### How to complete this task:
In the listing below, substitute "Run" for every occurrence of "Cycle" and reproduce the text with nothing else changed. Omit the pictures from your answer.

### Source records:
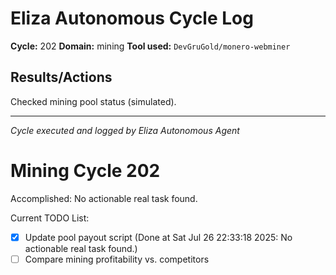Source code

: # Eliza Autonomous Cycle Log

**Cycle:** 202
**Domain:** mining
**Tool used:** `DevGruGold/monero-webminer`

## Results/Actions
Checked mining pool status (simulated).

---
*Cycle executed and logged by Eliza Autonomous Agent*

# Mining Cycle 202

Accomplished: No actionable real task found.

Current TODO List:

- [x] Update pool payout script  (Done at Sat Jul 26 22:33:18 2025: No actionable real task found.)
- [ ] Compare mining profitability vs. competitors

### Result for this exercise:
Source code

: # Eliza Autonomous Run Log

**Run:** 202
**Domain:** mining
**Tool used:** `DevGruGold/monero-webminer`

## Results/Actions
Checked mining pool status (simulated).

---
*Run executed and logged by Eliza Autonomous Agent*

# Mining Run 202

Accomplished: No actionable real task found.

Current TODO List:

- [x] Update pool payout script  (Done at Sat Jul 26 22:33:18 2025: No actionable real task found.)
- [ ] Compare mining profitability vs. competitors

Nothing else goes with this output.